Thanks for your guidance

Hi,

This is beyond our expectation.
We will compare the performance between INT8 and FP16 for ssd_mobilenetv1_coco.

With update more information with you later.
Thanks.

Hello AstaLLL,

Thank you for the swift reply, I will be waiting for updates about this matter. Meanwhile, I will try to test the model with different hyperparameters and maybe play around with the architecture.

Regards,
Raed

Hi,

Could you help to enable the device placement and share with us?

sess = tf.Session(config=tf.ConfigProto(log_device_placement=True))

Thanks.

Hi AastaLLL,

I have python3 install with tensorflow 1.12 installed on the Xavier , so my configuration went as follows :

nvidia@jetson-0423618000780:~/Projects/4.TF_TRT_models$ python3
Python 3.6.7 (default, Oct 22 2018, 11:32:17) 
[GCC 8.2.0] on linux
Type "help", "copyright", "credits" or "license" for more information.
>>> import tensorflow as tf
>>> sess = tf.Session(config=tf.ConfigProto(log_device_placement=True))
2019-03-05 08:31:31.646708: I tensorflow/stream_executor/cuda/cuda_gpu_executor.cc:924] ARM64 does not support NUMA - returning NUMA node zero
2019-03-05 08:31:31.647097: I tensorflow/core/common_runtime/gpu/gpu_device.cc:1432] Found device 0 with properties: 
name: Xavier major: 7 minor: 2 memoryClockRate(GHz): 1.5
pciBusID: 0000:00:00.0
totalMemory: 15.46GiB freeMemory: 323.72MiB
2019-03-05 08:31:31.647210: I tensorflow/core/common_runtime/gpu/gpu_device.cc:1511] Adding visible gpu devices: 0
2019-03-05 08:31:34.132172: I tensorflow/core/common_runtime/gpu/gpu_device.cc:982] Device interconnect StreamExecutor with strength 1 edge matrix:
2019-03-05 08:31:34.132575: I tensorflow/core/common_runtime/gpu/gpu_device.cc:988]      0 
2019-03-05 08:31:34.132696: I tensorflow/core/common_runtime/gpu/gpu_device.cc:1001] 0:   N 
2019-03-05 08:31:34.133256: I tensorflow/core/common_runtime/gpu/gpu_device.cc:1115] Created TensorFlow device (/job:localhost/replica:0/task:0/device:GPU:0 with 146 MB memory) -> physical GPU (device: 0, name: Xavier, pci bus id: 0000:00:00.0, compute capability: 7.2)
Device mapping:
/job:localhost/replica:0/task:0/device:XLA_CPU:0 -> device: XLA_CPU device
/job:localhost/replica:0/task:0/device:XLA_GPU:0 -> device: XLA_GPU device
/job:localhost/replica:0/task:0/device:GPU:0 -> device: 0, name: Xavier, pci bus id: 0000:00:00.0, compute capability: 7.2
2019-03-05 08:31:34.135448: I tensorflow/core/common_runtime/direct_session.cc:307] Device mapping:
/job:localhost/replica:0/task:0/device:XLA_CPU:0 -> device: XLA_CPU device
/job:localhost/replica:0/task:0/device:XLA_GPU:0 -> device: XLA_GPU device
/job:localhost/replica:0/task:0/device:GPU:0 -> device: 0, name: Xavier, pci bus id: 0000:00:00.0, compute capability: 7.2

regards,
Raed

Hi,

We are able to reproduce this issue in our side.
With python 2.7, we got 114ms for FP16 but 2158ms for INT8.

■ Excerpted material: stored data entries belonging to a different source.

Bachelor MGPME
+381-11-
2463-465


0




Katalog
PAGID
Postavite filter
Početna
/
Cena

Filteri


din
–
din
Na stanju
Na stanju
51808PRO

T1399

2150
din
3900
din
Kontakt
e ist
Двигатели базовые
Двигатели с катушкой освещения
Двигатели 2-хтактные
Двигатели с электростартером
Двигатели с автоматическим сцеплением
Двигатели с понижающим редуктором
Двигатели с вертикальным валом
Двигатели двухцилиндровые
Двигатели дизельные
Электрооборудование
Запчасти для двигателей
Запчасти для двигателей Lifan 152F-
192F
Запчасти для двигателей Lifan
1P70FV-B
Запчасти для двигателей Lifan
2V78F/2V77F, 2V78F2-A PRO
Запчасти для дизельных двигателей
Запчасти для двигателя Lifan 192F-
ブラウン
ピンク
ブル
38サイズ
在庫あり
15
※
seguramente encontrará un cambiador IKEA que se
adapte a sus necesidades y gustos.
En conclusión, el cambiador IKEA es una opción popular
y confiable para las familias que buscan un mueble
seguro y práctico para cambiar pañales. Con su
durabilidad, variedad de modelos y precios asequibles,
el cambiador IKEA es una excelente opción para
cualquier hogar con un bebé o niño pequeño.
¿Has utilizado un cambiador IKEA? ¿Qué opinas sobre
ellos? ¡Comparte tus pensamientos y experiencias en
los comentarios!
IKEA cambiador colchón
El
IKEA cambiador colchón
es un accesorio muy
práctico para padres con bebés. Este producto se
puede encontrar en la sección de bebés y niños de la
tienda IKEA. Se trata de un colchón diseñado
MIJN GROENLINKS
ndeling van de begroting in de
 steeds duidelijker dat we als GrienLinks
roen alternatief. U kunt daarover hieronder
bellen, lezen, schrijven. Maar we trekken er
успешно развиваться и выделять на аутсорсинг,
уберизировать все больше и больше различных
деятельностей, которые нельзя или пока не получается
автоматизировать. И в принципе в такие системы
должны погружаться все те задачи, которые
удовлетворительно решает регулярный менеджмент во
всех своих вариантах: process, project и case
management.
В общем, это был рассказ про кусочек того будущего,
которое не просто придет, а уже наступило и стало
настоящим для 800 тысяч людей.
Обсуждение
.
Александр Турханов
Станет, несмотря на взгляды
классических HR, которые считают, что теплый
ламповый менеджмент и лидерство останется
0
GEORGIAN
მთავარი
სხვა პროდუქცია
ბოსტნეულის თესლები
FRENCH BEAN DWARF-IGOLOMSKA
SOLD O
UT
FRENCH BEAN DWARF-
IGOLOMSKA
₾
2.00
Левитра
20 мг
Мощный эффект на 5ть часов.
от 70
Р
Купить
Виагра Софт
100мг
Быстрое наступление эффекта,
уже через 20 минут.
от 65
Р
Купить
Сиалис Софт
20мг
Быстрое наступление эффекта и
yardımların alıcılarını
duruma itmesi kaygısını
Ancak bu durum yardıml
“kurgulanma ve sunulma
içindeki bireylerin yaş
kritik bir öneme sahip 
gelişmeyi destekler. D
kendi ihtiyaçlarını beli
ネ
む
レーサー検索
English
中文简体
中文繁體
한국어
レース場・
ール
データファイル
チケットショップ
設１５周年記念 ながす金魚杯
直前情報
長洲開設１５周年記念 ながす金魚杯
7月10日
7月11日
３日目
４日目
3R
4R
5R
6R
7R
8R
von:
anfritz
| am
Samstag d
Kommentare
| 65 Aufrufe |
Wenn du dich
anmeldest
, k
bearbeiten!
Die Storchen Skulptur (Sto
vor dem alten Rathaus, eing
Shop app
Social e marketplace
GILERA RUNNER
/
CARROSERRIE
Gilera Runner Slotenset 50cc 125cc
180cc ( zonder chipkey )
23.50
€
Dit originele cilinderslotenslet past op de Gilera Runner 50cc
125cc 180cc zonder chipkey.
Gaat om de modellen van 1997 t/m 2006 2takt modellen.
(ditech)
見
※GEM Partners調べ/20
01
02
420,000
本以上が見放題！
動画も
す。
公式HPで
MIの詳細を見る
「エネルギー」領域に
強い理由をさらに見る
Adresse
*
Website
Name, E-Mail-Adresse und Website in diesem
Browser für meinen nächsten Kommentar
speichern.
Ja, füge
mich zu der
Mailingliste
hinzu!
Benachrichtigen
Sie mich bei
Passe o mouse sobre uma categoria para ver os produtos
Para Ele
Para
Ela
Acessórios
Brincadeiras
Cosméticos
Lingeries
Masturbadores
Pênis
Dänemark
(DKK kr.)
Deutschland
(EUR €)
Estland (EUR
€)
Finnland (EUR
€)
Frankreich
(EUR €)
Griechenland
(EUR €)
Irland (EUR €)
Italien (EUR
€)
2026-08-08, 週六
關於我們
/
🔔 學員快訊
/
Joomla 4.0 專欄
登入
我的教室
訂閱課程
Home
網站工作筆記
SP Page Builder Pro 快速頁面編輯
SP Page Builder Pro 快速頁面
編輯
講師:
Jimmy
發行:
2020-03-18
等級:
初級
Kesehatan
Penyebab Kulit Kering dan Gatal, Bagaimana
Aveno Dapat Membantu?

Will update information with you once we find something.
Thanks.

Thank you for the follow-up. I will be waiting for your results as soon as you have a breakthrough.

regards,
Raed

Hi,

We got some feedback from our internal team.

The script is using INT8 mode incorrectly.
INT8 mode in TF-TRT requires an additional calibration step. You are actually measuring the performance of the calibration graph.

The workflow for doing INT8 inference in TF-TRT for TF1.13 is as follows:

  • Create calibration graph: calib_graph = trt.create_inference_graph(frozen_graph, precision_mode='INT8', ...)
  • Create session and load calib graph
  • Run inference on small set of images using calib graph (10-500 images)
  • Convert calib graph to inference graph: trt_graph = trt.calib_graph_to_infer_graph(calib_graph)
  • Create session and load inference graph
  • Run inference

Here are our TF-TRT object detection examples for your reference:
https://github.com/tensorflow/tensorrt/tree/master/tftrt/examples/object_detection

Thanks.

Are we just need to run the inference without doing any extra thing for Tensorflow 1.13 ? Thanks
It would be great if we could have the more detailed code for 1.13 to do the inference on calibration graph. As there is no material for Tensorflow 1.13 or below but only 1.14 , 1.15 and 2.0.

But DLA is not enabled in the TensorFlow yet, you will need to use pure TensorRT to access it.

Is there a timeline for NVDLA support in tftrt?